■ **Records provided**:
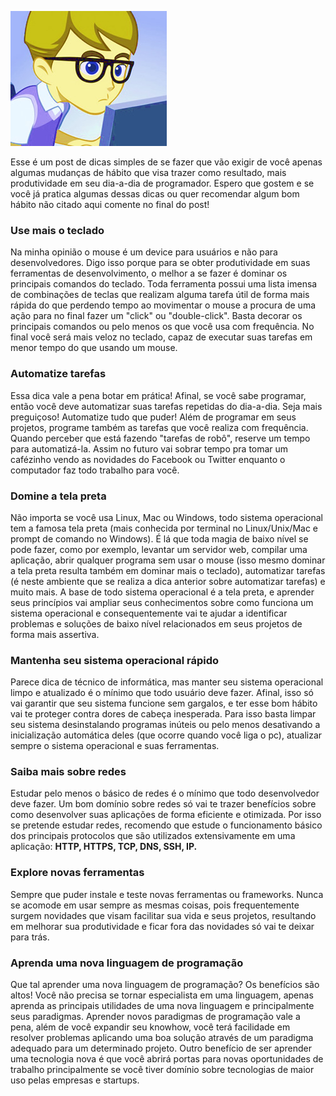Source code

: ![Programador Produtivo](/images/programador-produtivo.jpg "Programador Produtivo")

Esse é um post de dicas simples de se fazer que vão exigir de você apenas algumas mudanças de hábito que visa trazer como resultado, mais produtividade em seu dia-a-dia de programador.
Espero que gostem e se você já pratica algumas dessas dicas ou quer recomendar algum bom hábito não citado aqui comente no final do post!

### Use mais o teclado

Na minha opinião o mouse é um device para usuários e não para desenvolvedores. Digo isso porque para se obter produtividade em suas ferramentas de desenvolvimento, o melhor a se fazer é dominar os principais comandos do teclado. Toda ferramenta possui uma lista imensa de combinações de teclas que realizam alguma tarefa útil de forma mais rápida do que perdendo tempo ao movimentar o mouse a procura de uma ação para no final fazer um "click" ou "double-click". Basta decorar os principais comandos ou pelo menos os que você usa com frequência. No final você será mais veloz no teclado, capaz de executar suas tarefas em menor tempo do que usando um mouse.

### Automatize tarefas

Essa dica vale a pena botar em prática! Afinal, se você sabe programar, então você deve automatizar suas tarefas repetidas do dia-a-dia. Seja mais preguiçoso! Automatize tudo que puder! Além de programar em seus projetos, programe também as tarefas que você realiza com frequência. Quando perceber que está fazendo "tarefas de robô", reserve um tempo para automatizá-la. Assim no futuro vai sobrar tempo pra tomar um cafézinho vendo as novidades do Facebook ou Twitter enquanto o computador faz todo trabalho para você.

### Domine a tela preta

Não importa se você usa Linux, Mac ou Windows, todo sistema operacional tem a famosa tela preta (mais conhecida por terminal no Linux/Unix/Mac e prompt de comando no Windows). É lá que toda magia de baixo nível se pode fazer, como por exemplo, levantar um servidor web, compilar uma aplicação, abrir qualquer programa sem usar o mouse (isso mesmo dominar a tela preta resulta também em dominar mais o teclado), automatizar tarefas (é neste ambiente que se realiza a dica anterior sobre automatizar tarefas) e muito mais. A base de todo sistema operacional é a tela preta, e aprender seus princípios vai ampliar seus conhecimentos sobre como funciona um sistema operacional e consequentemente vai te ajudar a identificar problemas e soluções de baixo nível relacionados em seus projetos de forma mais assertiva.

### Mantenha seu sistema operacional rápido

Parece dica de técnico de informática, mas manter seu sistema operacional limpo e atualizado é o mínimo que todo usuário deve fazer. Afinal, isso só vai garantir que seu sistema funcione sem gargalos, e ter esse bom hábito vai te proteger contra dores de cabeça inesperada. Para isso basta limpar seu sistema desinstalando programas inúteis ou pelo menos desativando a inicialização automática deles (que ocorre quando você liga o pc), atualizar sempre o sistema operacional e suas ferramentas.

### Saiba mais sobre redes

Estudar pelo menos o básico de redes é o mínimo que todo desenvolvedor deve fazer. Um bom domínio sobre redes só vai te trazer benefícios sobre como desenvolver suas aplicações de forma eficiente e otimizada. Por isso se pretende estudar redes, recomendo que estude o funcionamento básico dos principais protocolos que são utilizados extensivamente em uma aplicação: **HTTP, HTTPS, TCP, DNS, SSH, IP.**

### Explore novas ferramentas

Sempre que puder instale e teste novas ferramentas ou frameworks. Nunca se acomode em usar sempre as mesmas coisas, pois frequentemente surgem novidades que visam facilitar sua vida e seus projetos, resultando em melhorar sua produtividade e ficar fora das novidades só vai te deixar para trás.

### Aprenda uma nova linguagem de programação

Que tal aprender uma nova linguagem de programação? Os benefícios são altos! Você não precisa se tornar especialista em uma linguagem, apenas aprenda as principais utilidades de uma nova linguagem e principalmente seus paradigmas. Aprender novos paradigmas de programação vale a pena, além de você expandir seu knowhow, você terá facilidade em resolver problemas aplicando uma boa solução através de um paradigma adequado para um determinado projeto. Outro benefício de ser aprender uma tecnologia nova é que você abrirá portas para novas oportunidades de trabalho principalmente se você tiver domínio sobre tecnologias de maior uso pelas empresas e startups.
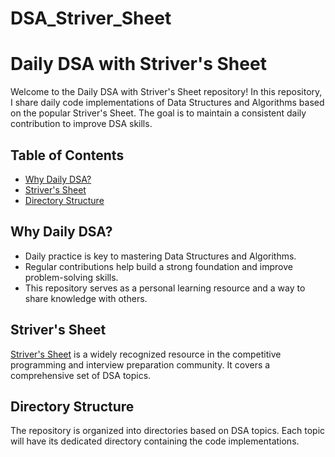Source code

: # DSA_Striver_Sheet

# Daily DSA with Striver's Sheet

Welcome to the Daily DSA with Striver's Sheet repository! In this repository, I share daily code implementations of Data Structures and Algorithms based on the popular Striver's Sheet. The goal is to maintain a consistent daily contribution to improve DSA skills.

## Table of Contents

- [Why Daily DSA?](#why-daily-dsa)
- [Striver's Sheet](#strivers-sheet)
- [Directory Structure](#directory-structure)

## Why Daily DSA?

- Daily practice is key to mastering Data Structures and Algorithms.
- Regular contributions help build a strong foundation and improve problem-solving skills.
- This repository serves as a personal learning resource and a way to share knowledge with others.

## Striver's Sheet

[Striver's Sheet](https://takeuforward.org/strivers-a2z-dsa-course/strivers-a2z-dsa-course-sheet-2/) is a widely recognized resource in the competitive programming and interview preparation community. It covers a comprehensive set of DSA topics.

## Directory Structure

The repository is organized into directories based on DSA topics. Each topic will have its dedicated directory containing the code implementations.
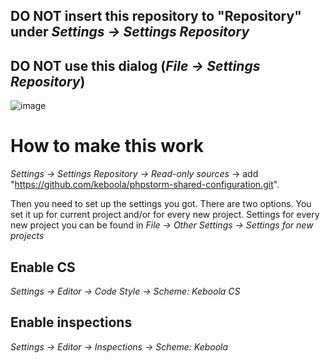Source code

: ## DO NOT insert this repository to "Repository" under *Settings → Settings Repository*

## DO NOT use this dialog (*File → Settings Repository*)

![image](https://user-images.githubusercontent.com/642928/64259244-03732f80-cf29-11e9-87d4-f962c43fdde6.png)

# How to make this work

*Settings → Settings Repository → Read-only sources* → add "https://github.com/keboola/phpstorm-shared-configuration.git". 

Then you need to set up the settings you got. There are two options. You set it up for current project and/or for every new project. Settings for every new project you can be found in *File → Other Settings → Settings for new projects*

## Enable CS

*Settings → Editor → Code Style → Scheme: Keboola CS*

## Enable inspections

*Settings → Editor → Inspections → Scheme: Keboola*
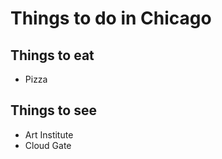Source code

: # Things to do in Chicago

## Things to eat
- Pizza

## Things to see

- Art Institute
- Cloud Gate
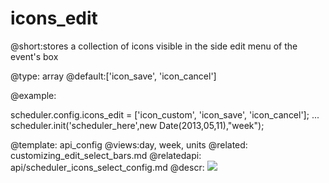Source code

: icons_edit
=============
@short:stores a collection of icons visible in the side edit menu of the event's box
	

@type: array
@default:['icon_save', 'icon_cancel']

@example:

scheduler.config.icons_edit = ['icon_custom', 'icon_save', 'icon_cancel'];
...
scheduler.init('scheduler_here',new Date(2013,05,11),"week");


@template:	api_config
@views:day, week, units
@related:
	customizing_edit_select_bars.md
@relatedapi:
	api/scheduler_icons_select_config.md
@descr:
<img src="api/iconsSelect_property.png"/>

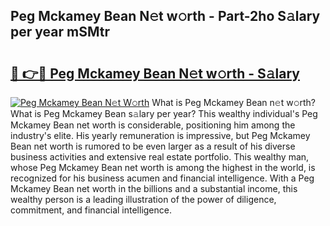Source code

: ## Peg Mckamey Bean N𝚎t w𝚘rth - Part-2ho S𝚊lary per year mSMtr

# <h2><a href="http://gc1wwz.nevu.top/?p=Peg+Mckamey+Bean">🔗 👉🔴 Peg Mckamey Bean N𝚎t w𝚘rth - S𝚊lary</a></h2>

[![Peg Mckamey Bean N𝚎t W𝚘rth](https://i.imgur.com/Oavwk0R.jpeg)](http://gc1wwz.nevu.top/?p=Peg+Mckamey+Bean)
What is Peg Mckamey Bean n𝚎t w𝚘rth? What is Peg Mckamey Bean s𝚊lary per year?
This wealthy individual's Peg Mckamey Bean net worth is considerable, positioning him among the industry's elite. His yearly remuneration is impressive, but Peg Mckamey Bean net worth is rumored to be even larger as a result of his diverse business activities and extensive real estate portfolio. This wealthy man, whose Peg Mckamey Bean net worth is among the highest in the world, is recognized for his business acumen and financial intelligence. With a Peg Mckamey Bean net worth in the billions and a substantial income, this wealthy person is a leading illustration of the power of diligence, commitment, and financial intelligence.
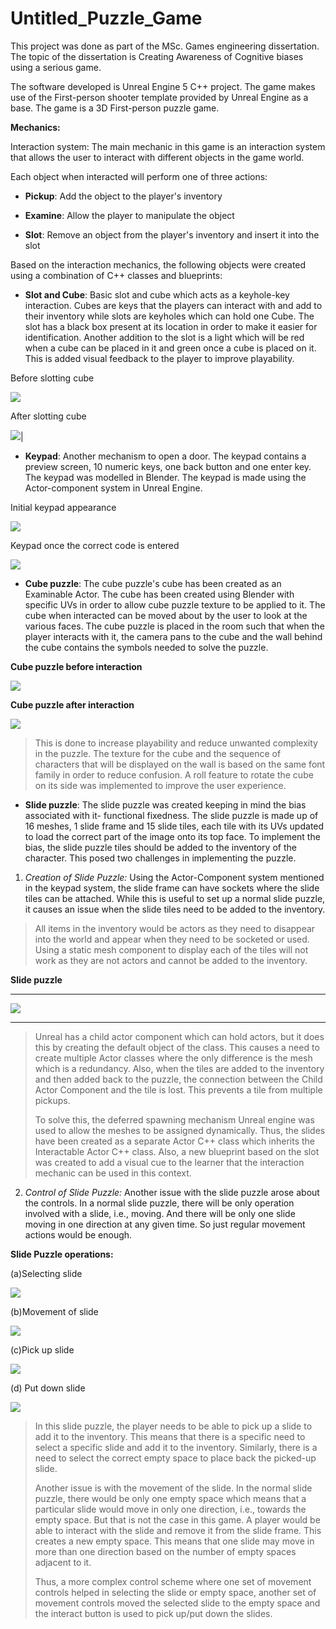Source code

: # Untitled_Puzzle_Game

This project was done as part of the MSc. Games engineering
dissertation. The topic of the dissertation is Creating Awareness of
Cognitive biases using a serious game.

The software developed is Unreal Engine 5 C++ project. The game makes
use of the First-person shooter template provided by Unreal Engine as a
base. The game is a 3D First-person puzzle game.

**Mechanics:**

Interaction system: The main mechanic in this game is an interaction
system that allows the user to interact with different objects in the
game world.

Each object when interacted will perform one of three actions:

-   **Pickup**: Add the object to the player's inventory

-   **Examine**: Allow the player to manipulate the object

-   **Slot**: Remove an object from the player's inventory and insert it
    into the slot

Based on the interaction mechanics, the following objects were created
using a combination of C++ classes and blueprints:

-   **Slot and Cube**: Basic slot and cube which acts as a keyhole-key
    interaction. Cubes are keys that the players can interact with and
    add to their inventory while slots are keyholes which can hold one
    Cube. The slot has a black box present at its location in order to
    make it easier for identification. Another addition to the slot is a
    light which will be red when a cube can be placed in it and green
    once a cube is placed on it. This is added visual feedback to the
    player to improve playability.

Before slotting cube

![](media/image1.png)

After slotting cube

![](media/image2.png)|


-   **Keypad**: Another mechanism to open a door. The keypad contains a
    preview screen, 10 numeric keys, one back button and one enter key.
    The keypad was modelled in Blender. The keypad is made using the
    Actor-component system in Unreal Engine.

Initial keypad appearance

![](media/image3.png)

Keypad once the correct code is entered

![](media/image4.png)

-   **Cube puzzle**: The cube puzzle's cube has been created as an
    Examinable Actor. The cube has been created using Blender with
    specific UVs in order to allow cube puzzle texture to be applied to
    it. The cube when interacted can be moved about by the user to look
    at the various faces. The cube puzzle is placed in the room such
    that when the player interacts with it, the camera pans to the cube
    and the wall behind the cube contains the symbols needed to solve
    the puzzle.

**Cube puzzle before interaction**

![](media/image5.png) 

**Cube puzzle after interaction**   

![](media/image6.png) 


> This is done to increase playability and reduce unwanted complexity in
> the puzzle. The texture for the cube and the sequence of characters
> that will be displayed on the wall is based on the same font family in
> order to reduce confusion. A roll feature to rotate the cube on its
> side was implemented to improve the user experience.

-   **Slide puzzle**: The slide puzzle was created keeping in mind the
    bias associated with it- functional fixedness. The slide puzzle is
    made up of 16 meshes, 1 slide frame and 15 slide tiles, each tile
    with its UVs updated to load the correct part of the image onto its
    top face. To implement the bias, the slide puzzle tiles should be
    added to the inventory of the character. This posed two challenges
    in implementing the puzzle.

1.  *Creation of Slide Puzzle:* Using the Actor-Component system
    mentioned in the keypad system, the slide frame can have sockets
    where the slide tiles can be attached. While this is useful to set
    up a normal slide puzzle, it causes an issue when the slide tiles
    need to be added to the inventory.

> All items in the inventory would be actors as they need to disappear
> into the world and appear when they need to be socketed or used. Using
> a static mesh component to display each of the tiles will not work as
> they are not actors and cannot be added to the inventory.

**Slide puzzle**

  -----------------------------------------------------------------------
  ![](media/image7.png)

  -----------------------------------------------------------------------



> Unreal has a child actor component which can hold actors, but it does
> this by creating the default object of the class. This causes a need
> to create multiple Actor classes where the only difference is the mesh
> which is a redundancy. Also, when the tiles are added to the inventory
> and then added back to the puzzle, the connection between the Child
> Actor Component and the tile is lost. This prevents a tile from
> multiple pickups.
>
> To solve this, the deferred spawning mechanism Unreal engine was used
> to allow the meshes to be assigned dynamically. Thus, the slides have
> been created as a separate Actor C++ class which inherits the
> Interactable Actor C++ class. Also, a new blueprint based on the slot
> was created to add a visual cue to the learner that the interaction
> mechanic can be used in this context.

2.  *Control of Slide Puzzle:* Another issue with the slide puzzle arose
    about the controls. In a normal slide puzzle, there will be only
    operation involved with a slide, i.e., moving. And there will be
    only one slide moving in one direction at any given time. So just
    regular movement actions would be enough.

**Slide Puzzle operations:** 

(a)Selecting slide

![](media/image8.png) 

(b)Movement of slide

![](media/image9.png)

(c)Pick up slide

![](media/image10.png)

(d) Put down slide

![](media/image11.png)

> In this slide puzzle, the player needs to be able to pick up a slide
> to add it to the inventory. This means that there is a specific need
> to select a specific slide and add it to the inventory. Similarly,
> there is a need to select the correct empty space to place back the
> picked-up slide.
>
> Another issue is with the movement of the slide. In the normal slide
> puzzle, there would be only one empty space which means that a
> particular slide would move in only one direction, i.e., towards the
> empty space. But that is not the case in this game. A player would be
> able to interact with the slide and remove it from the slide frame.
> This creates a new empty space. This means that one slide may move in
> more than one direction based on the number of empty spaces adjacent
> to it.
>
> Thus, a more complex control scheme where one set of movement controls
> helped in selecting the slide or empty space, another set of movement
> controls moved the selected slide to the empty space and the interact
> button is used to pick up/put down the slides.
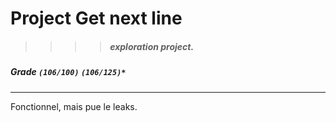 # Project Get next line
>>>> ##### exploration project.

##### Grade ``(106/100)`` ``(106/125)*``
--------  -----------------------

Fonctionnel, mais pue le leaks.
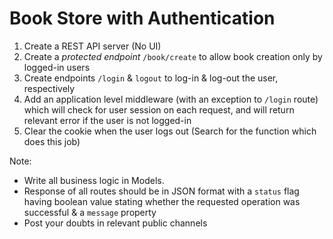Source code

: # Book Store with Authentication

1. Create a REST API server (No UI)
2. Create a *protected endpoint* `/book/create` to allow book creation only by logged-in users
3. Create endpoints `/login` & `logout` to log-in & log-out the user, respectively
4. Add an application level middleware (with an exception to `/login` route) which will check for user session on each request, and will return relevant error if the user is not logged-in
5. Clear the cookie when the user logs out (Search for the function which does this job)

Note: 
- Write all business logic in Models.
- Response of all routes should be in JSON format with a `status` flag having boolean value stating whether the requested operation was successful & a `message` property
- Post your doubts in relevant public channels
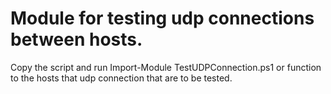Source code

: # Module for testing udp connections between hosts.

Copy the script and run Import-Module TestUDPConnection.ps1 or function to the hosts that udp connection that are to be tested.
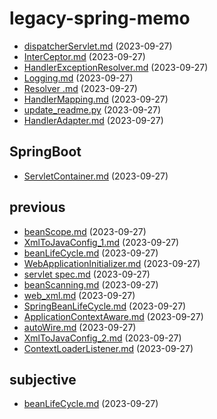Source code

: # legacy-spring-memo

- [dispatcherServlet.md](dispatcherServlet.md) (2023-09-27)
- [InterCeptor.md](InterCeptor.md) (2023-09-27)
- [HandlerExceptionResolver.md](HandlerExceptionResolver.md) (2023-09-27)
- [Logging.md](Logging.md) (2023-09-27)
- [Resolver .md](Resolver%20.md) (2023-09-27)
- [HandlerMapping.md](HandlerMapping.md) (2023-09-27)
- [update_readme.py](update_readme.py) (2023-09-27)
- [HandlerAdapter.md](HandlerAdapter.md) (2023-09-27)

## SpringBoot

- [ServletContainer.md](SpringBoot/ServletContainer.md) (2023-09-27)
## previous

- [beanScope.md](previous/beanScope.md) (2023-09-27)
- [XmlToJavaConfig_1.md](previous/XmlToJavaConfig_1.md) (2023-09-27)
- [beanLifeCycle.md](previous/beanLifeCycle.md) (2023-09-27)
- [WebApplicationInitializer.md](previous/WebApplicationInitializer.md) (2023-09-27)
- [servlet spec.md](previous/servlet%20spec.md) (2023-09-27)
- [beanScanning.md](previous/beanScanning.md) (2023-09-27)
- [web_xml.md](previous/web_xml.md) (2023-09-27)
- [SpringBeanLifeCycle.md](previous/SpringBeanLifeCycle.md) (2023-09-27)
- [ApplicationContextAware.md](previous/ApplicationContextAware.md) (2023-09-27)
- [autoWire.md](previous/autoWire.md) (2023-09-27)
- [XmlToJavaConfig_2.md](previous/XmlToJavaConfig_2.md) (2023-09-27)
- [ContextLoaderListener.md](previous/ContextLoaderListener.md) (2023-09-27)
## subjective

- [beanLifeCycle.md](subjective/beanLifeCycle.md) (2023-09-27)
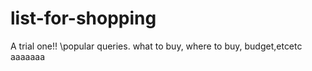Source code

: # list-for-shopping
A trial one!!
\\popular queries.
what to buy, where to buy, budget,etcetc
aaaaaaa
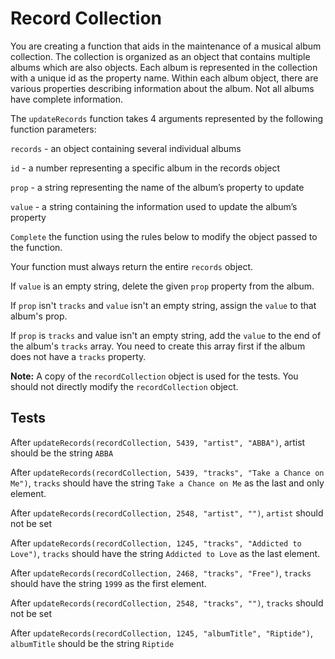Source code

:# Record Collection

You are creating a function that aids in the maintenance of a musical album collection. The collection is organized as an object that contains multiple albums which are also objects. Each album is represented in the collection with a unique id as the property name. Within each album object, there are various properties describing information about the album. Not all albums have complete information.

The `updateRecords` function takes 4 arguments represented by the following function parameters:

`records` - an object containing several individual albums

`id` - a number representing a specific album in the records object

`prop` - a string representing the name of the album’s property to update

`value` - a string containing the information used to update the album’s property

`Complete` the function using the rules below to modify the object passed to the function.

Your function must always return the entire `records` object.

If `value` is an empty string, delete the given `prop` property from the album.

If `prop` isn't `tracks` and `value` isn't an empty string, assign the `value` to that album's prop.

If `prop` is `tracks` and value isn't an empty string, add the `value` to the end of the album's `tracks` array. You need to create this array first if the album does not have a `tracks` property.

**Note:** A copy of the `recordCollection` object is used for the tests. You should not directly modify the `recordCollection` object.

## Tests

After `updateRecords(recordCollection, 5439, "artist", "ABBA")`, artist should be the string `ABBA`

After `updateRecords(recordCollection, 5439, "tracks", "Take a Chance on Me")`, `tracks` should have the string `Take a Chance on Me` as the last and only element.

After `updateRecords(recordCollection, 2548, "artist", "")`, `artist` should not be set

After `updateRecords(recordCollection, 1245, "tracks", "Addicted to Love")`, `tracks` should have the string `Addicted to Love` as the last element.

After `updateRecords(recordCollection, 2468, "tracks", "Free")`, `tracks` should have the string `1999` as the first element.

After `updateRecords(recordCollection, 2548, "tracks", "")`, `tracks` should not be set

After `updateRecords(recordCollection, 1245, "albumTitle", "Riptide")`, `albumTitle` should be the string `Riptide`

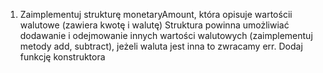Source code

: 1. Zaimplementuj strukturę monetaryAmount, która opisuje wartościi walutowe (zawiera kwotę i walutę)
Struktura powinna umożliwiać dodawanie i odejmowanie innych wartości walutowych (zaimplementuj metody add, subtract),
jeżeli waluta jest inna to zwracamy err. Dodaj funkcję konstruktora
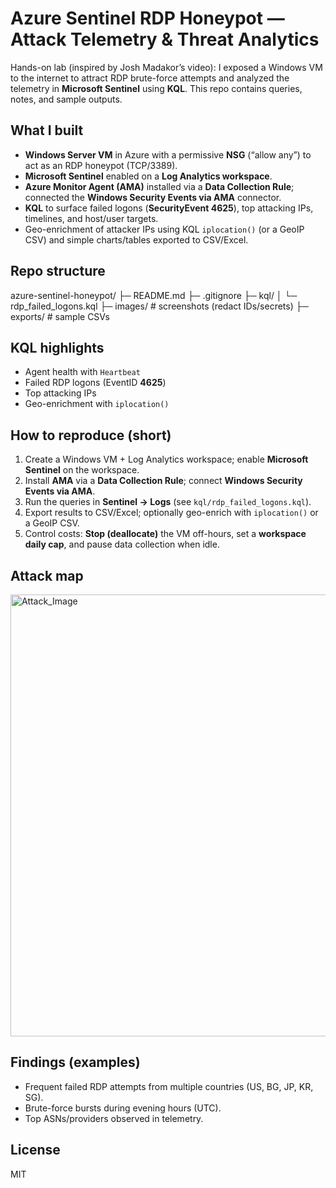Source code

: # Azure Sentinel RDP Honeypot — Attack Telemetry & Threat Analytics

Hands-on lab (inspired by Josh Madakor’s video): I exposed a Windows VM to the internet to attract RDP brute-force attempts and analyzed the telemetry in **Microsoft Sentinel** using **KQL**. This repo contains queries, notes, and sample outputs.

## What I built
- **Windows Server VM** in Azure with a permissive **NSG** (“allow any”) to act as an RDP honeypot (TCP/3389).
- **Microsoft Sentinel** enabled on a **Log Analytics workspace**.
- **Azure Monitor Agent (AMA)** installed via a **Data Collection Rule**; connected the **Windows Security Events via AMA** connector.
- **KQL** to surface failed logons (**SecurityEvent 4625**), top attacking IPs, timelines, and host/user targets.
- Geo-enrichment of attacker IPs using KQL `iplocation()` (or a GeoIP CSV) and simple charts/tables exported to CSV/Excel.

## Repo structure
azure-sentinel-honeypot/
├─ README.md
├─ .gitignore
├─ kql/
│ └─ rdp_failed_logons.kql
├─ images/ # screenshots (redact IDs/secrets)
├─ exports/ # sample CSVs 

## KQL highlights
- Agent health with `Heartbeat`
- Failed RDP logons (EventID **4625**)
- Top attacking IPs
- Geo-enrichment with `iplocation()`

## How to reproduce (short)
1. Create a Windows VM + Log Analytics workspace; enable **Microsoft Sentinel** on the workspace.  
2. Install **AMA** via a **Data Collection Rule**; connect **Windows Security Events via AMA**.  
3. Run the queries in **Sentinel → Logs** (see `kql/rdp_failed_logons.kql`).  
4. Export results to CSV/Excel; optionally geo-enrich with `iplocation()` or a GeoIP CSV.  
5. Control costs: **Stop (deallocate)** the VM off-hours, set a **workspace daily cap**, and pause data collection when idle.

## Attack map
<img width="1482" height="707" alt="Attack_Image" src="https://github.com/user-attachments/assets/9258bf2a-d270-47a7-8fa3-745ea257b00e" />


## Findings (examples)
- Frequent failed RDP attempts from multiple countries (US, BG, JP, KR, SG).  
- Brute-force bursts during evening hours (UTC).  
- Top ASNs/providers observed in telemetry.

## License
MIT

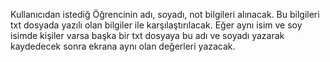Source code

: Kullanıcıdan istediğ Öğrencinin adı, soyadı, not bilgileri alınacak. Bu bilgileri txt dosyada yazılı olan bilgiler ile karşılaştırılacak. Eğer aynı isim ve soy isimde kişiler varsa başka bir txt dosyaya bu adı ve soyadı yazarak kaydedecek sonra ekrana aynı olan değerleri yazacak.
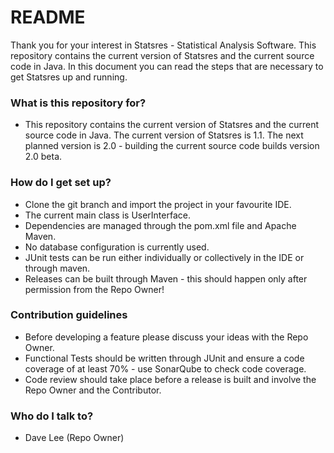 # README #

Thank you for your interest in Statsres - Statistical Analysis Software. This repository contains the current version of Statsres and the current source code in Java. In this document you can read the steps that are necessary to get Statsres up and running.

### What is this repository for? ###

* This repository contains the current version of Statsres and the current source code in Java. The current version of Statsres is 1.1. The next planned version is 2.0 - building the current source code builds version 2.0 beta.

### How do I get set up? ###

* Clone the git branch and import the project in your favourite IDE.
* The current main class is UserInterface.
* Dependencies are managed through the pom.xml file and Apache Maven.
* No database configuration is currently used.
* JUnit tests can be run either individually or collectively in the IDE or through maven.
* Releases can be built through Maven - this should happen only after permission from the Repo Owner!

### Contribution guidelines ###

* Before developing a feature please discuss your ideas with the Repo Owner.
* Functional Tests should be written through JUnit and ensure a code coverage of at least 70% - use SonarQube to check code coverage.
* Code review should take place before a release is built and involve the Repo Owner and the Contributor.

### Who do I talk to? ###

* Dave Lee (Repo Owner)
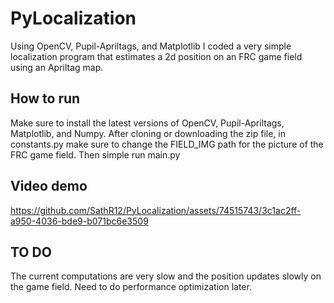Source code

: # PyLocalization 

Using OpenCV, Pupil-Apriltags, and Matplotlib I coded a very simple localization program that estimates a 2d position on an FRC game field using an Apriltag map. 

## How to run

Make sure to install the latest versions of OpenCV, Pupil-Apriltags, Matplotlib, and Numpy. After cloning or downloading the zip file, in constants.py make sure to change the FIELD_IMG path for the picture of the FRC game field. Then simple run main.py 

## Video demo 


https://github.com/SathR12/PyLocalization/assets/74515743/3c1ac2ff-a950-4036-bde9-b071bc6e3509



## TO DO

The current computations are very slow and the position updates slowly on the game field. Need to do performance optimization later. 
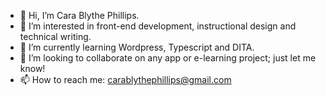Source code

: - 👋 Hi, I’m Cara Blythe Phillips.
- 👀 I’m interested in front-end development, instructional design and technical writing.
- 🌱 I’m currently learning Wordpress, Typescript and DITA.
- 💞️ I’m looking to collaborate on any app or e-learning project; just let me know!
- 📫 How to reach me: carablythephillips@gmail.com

■ **What is expected**: Among the lines above, find those carrying the word "various" and copy them out.

■ **Result**:
    at the various faces. The cube puzzle is placed in the room such
You are creating a function that aids in the maintenance of a musical album collection. The collection is organized as an object that contains multiple albums which are also objects. Each album is represented in the collection with a unique id as the property name. Within each album object, there are various properties describing information about the album. Not all albums have complete information.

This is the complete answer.